# Dash Pad for 1970 GTO



## tyspet (Mar 16, 2008)

I've been researching the cost to restore a 70 GTO interior - cant seem to find any repro dash pads. I've found dash pad covers for the 70, and I've seen in the ames catalogue there is a dash pad listed, but with no cost and just that you need to call them about it.
Do most people just use the pad covers?? I dont picture those working that well.
Where should I look??


----------



## Rukee (Feb 8, 2007)

Welcome to the forums ! 
Check this thread. 
http://www.gtoforum.com/f12/just-installed-dash-cap-my-70-goat-looks-awsome-15464/


----------



## 05GTO (Oct 6, 2004)

Try the parts place, part number IN3028G, they are RECONDITIONED and expensive,

The Parts Place Is The Largest Supplier Of Chevrolet Buick Oldsmobile and Pontiac Restoration Parts


----------



## tyspet (Mar 16, 2008)

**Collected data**
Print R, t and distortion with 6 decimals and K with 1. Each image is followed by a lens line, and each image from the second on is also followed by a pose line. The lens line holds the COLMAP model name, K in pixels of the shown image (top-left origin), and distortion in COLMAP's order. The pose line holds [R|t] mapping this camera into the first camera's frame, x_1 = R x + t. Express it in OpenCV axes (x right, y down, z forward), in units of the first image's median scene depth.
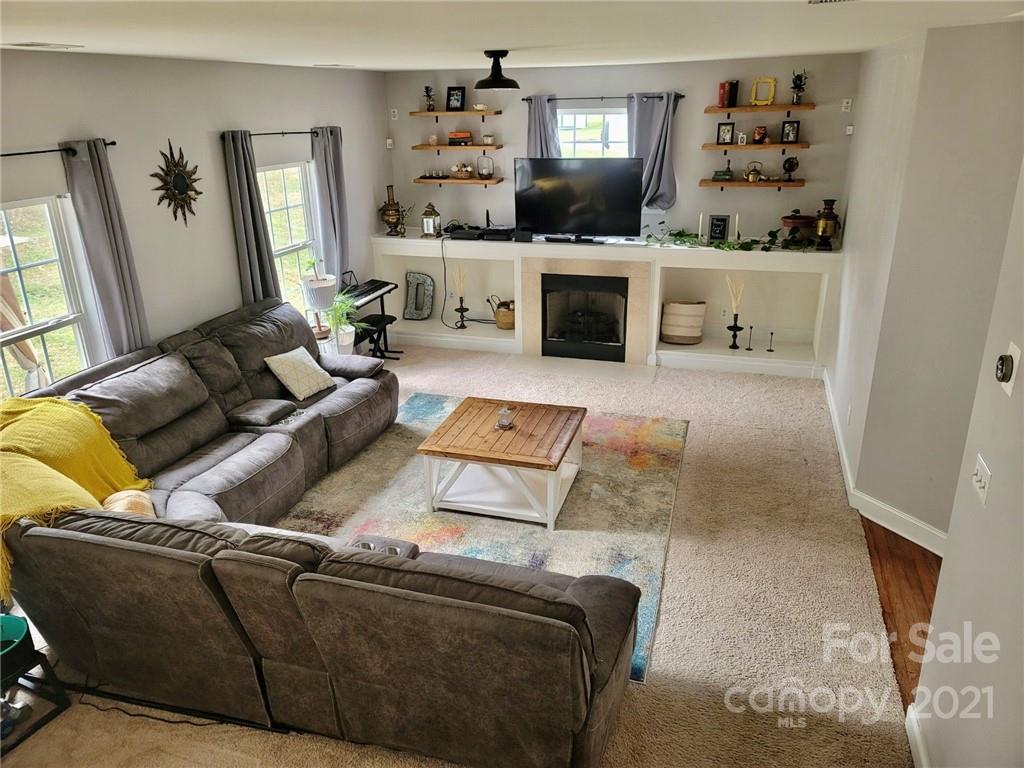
lens RADIAL K [[766.8, 0, 512.0], [0, 766.8, 384.0], [0, 0, 1]] dist [0.078117, -0.073148]
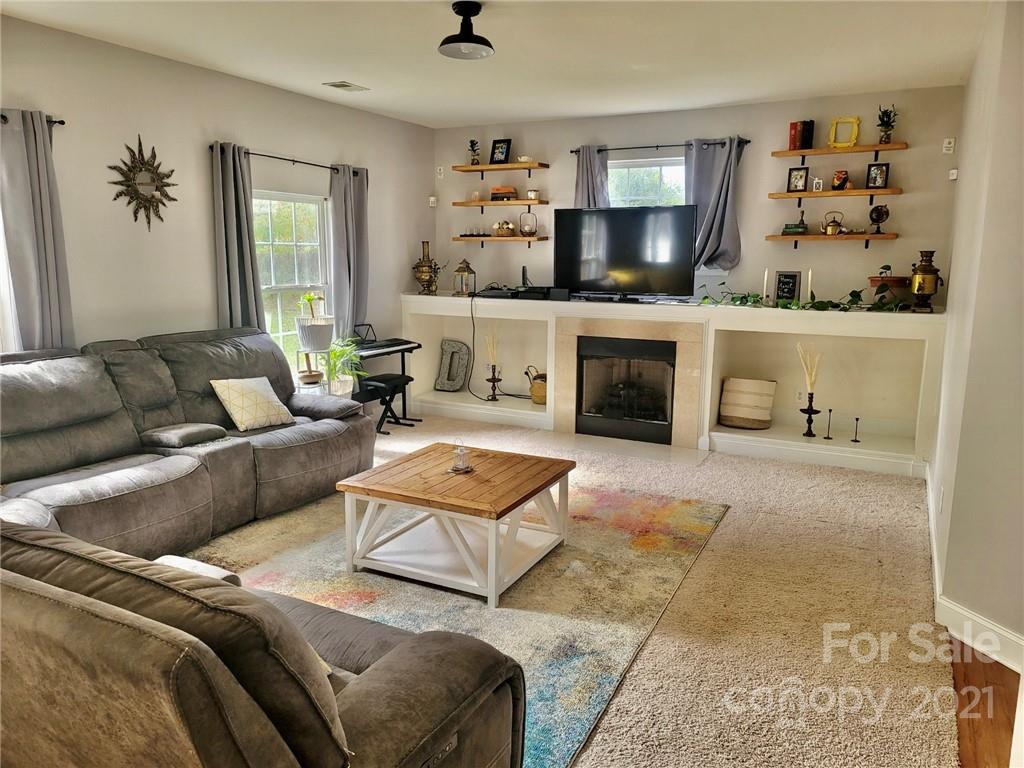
lens RADIAL K [[766.8, 0, 512.0], [0, 766.8, 384.0], [0, 0, 1]] dist [0.078117, -0.073148]
pose [[0.984704, 0.056030, -0.164980, 0.122825], [-0.085227, 0.980764, -0.175607, 0.075046], [0.151967, 0.186982, 0.970538, 0.172105]]
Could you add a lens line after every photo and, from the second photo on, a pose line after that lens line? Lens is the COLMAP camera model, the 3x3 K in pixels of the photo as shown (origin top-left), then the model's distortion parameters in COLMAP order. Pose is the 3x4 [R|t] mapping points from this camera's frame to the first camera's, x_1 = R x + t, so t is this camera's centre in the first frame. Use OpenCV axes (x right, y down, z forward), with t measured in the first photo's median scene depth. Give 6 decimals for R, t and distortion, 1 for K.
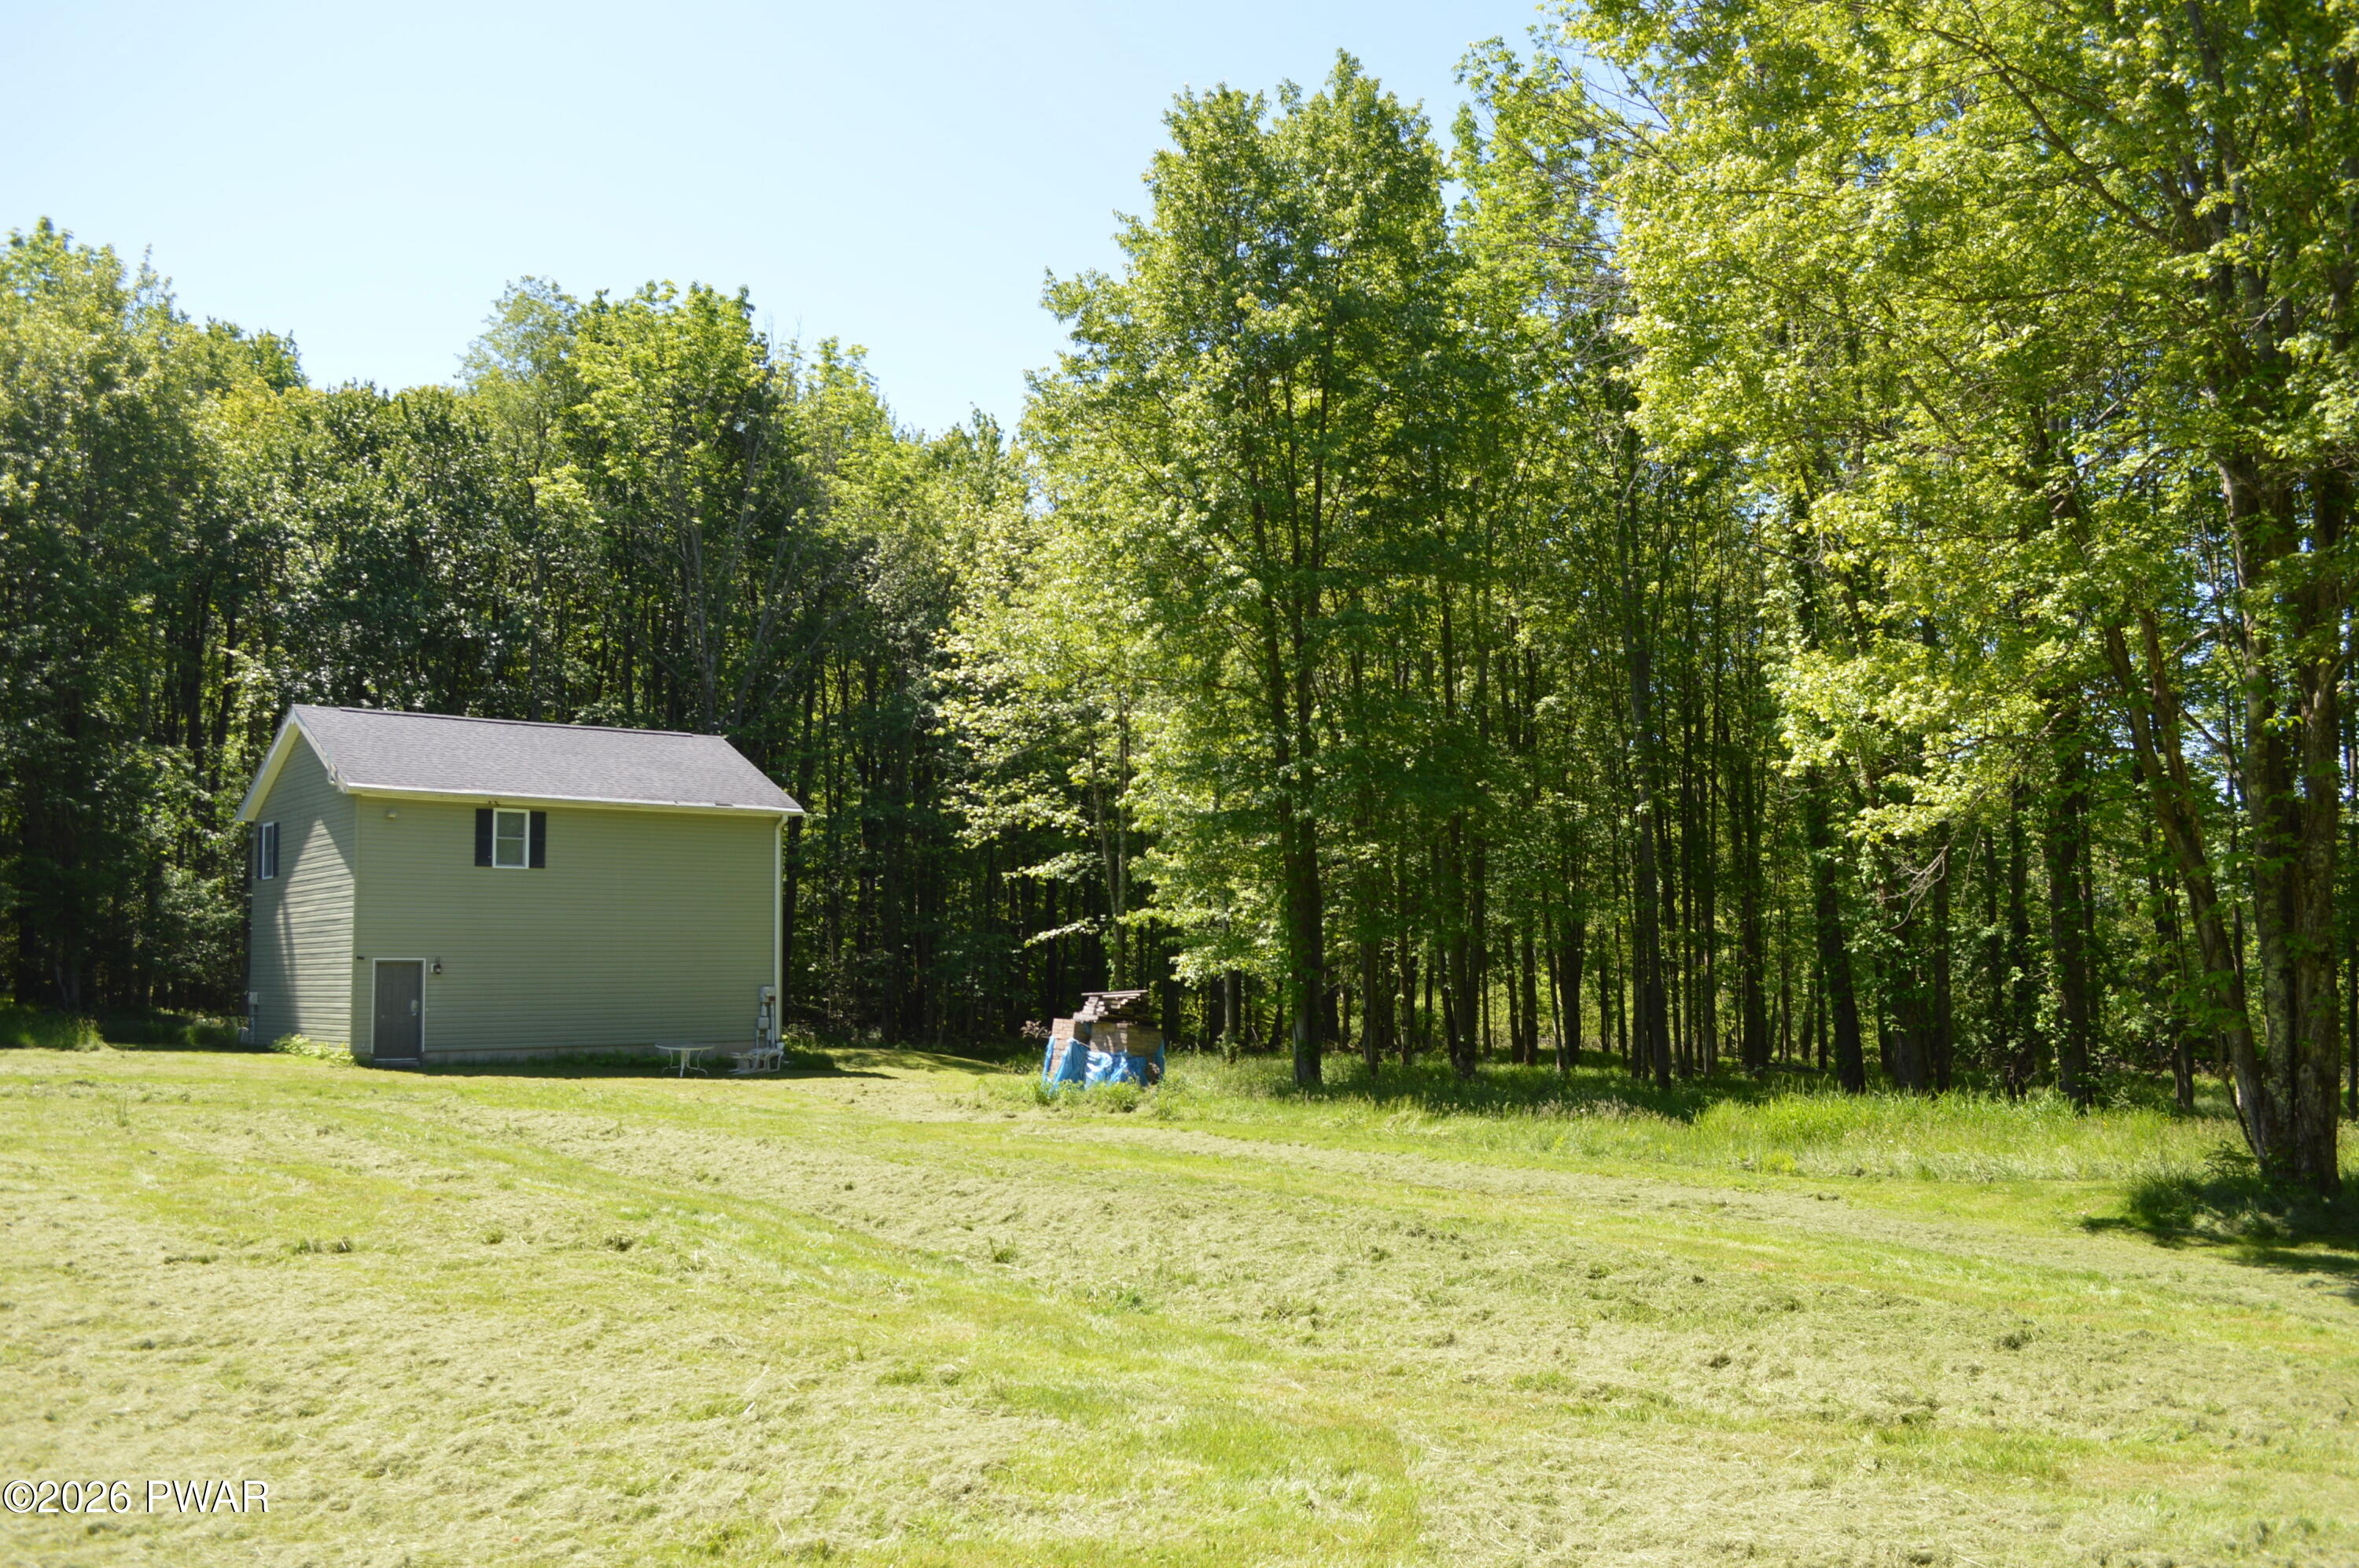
lens RADIAL K [[1832.8, 0, 1174.5], [0, 1832.8, 852.0], [0, 0, 1]] dist [-0.060843, 0.001384]
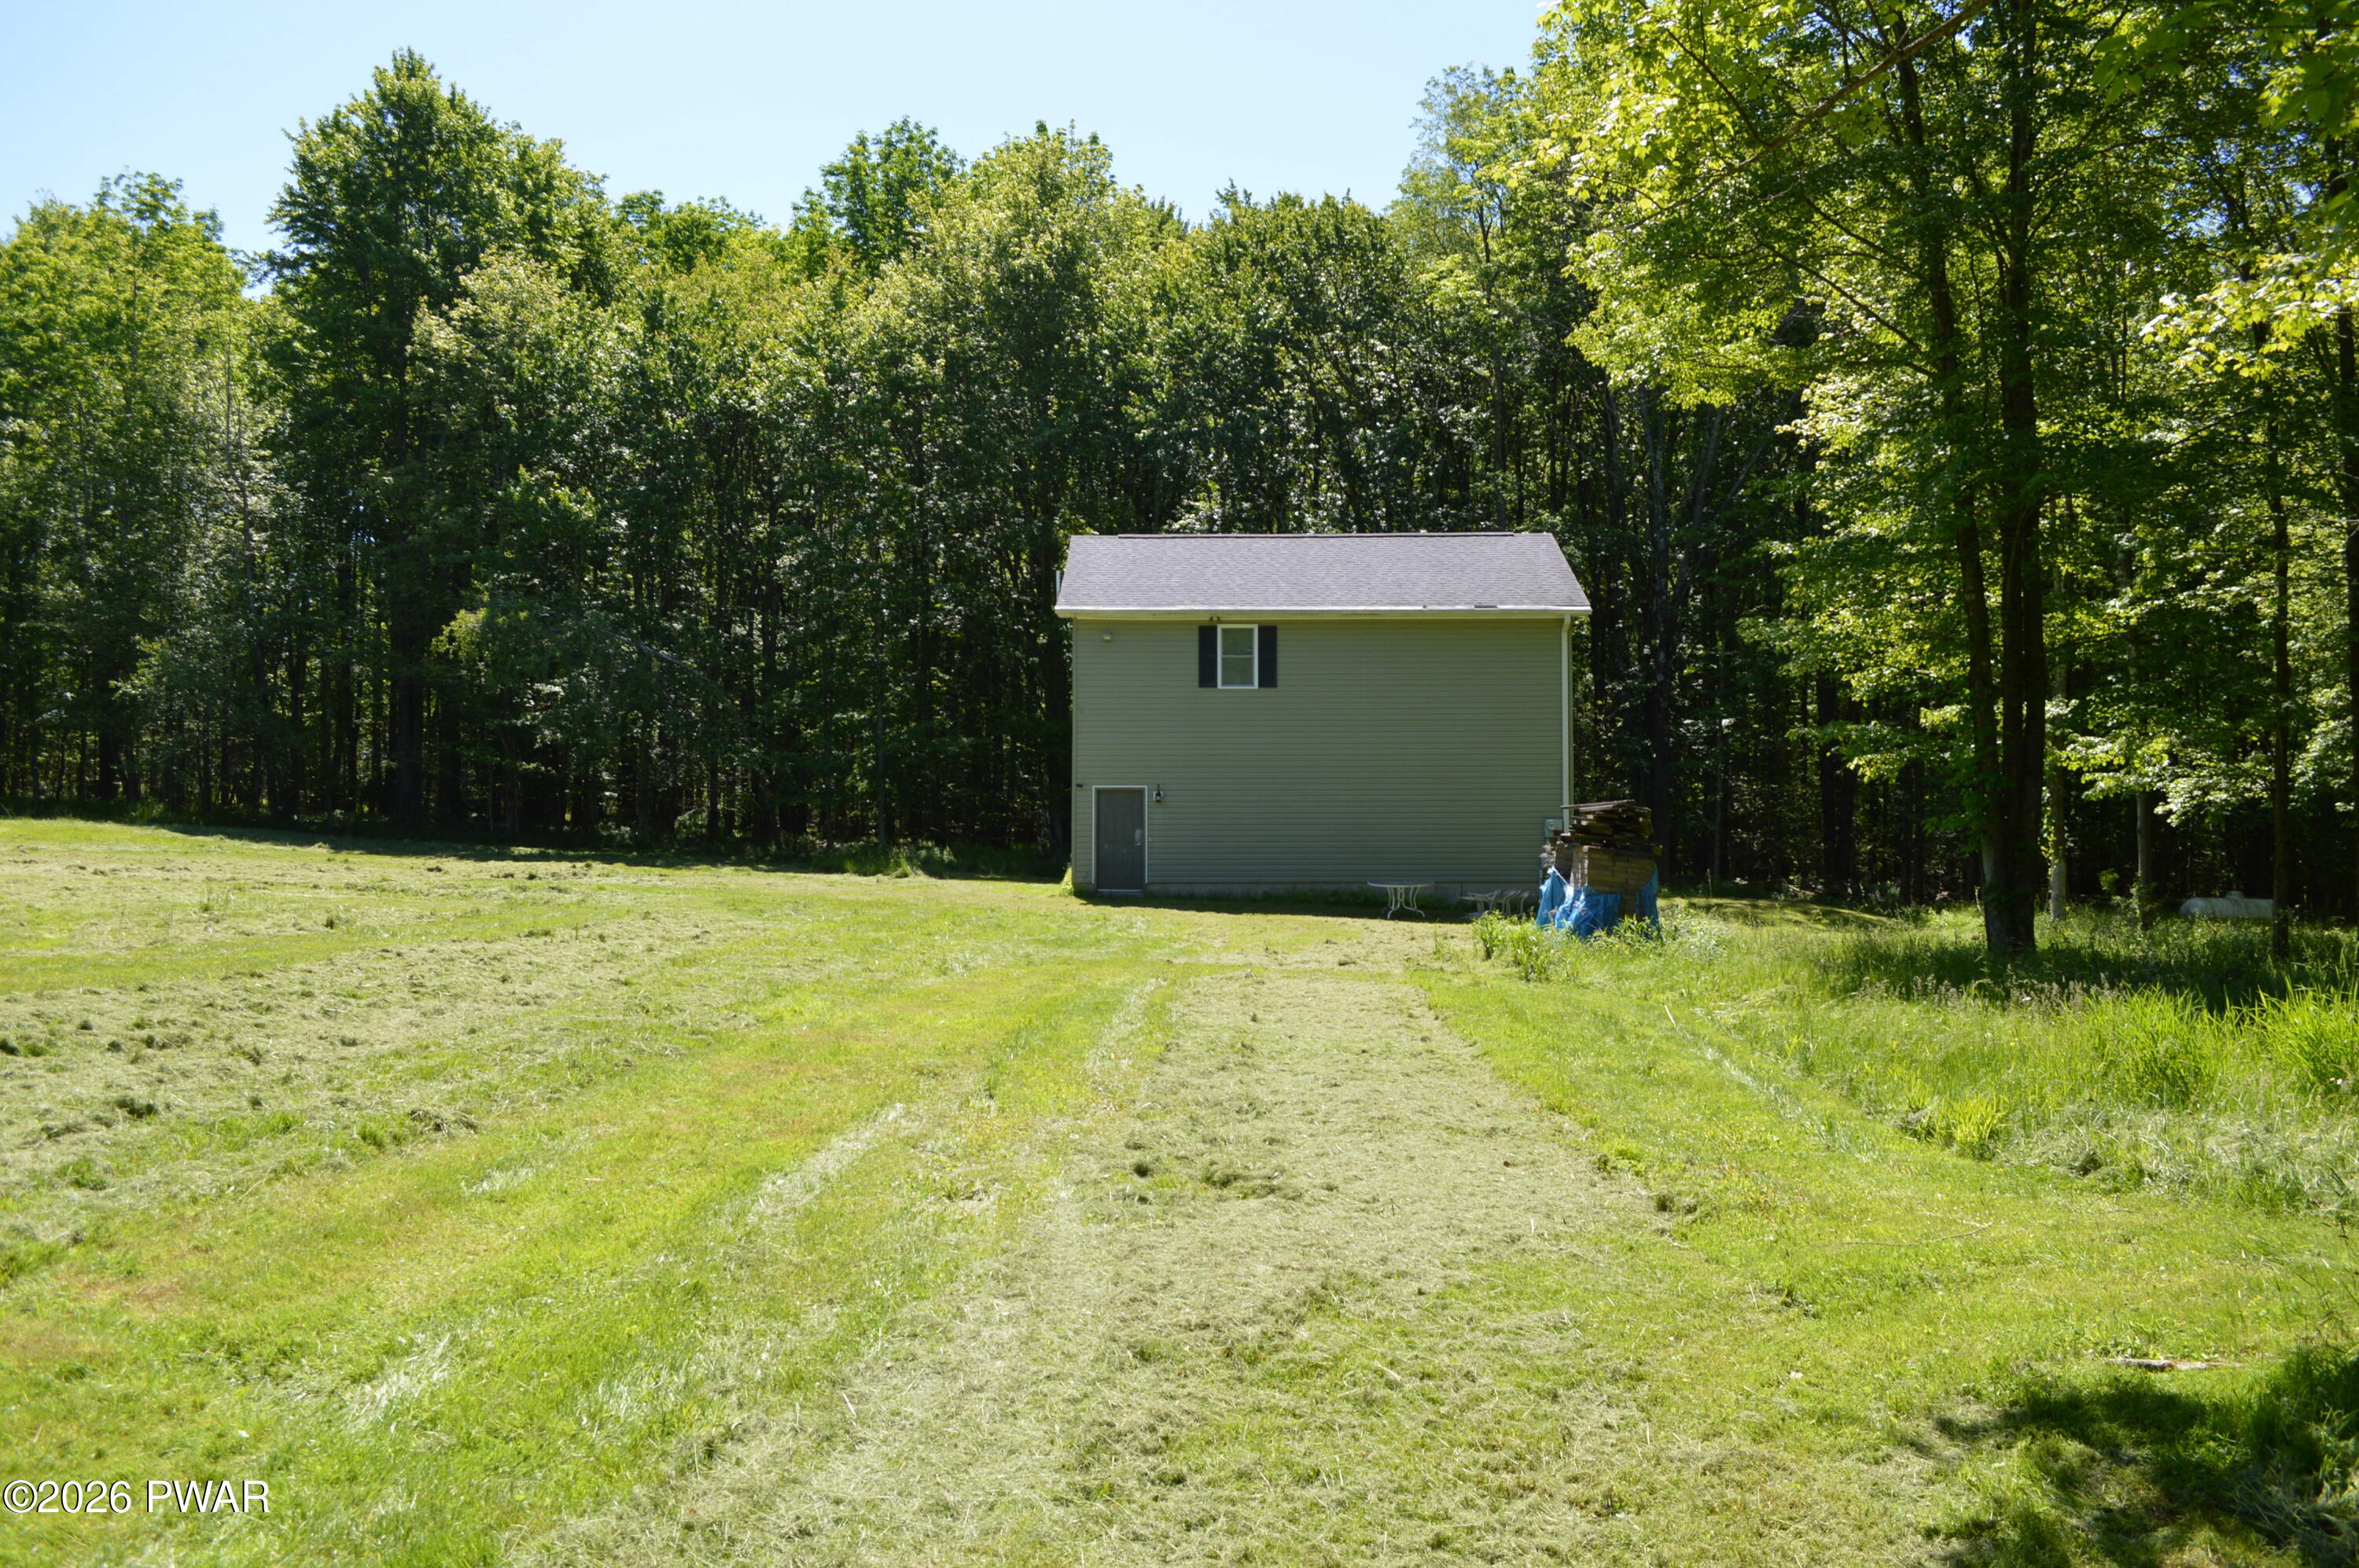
lens RADIAL K [[1832.8, 0, 1174.5], [0, 1832.8, 852.0], [0, 0, 1]] dist [-0.060843, 0.001384]
pose [[0.765239, 0.010056, -0.643667, 0.210901], [0.039087, 0.997307, 0.062051, 0.032543], [0.642558, -0.072643, 0.762786, 0.257988]]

**YOUR ASSIGNMENT**
Continue the forum thread about finding a dash pad for a 1970 GTO, starting with the post that belongs under its final heading.

**SOLVED EXERCISE**
Right on, thanks for the links guys. That reconditioned pad is REALLY expensive, wow!! 
The dash pad cover does look pretty sweet Rukee, what kind of prep work was involved?? I think that is the way I will end up going if I buy the car I'm lookin at.


----------



## Rukee (Feb 8, 2007)

I`m not sure what the prop work was, jump into that thread and ask 70455goat what it took to put it on.


----------



## 70gto (Mar 19, 2008)

I used Just dashes 2 years ago and it came back sweet, I almost purchased the cap it looks good , grain is slightly off but only if you really know the difference ,


----------



## 70455goat (Nov 5, 2007)

tyspet said:


> I've been researching the cost to restore a 70 GTO interior - cant seem to find any repro dash pads. I've found dash pad covers for the 70, and I've seen in the ames catalogue there is a dash pad listed, but with no cost and just that you need to call them about it.
> Do most people just use the pad covers?? I dont picture those working that well.
> Where should I look??


Hi everyone,

I haven't been on the site in a while. I just happen to have a few minutes this evening and decided to log in and see what was up.... and see that my ears should have been ringing!!

I searched around for a while and came to the same conclusion....they want a lot of money for a reconditioned dash. More than I wanted to invest for a dash pad at the time.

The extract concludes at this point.